See: http://rabbitgeek.com/breed/brazilian.html

They are raising rabbits in Haiti on greens grown locally. I just found this link this morning. Mission Manna trains health care workers, gives health care, and teaches people to raise rabbits and goats. This link shows hutches, rabbits and a garden. Remember that rabbit poop is very good fertilizer for gardens.
See http://missionmanna.org/2011/06/an-update-from-montrouis/

Rabbits will not grow as fast on greens as they would on pellets. That is okay. That is not a problem. You are looking for a system that will allow you to grow rabbits on a sustainable system that does not depend on a feed mill. 
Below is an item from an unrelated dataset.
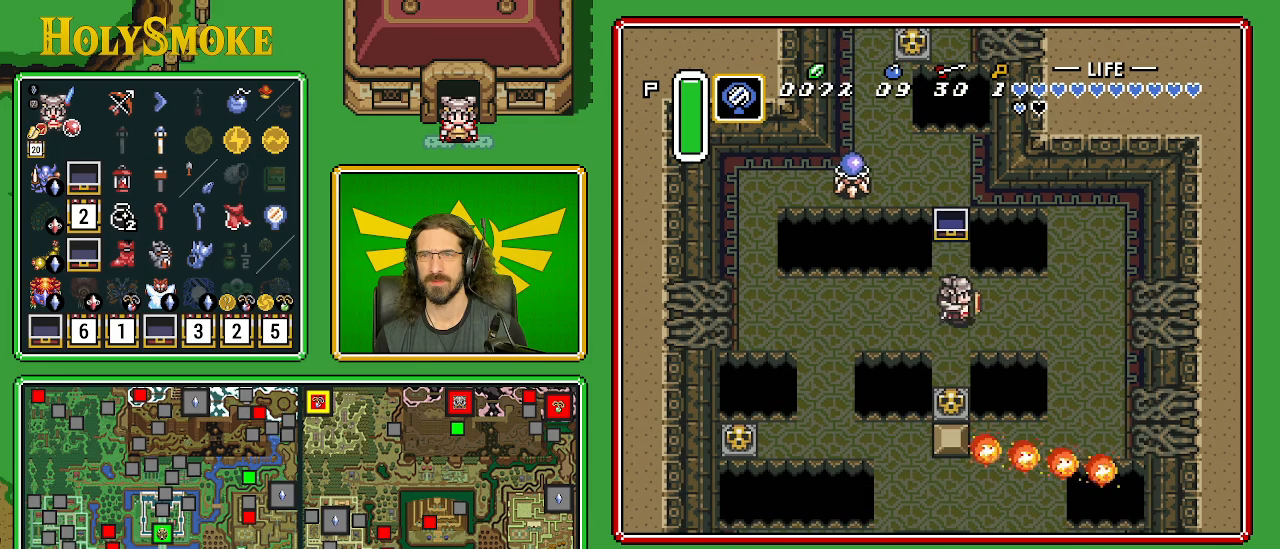
{"buttons": ["A", "DPAD_DOWN", "DPAD_RIGHT"], "events": [[33, "DPAD_DOWN", "up"], [500, "A", "down"], [500, "DPAD_DOWN", "down"]]}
So when you read the literature that says baby rabbits should weigh 5 lbs (2.25 kilos) at 10 weeks of age, that is the target weight for pellets. Your rabbits will take longer to reach that weight, but you can just harvest them at 10 weeks and they are good food.

Also check out the "Weeds for feed" topic on this group
http://www.homesteadingtoday.com/showthread.php?t=261016

And "Feeding Rabbits Naturally"
http://www.homesteadingtoday.com/showthread.php?t=211220


Have a good day!


----------



## MaggieJ (Feb 6, 2006)

I just googled *common weeds Pakistan* and found this super government site:
http://npfs-minfa.gov.pk/WeedsofPakistan

You will be able to compare the botanical (Latin) names to those in the Safe Plants list (sticky at top) and find many that are safe and healthy for rabbits. Just at a glance, among the weeds of wheat fields, I see Chenopodium album (lamb's quarters) and Cichorium intybus (chicory), both good for rabbits. 

Malva neglecta (common mallow) is excellent. Sonchus arvensis, Sonchus asper, Sonchus oleracious are what we call sow thistles, all good. Portulaca oleracea (purslane) is very nutritious, though not a favourite with my rabbits. I see that you also have Stellaria media (chickweed), another good one.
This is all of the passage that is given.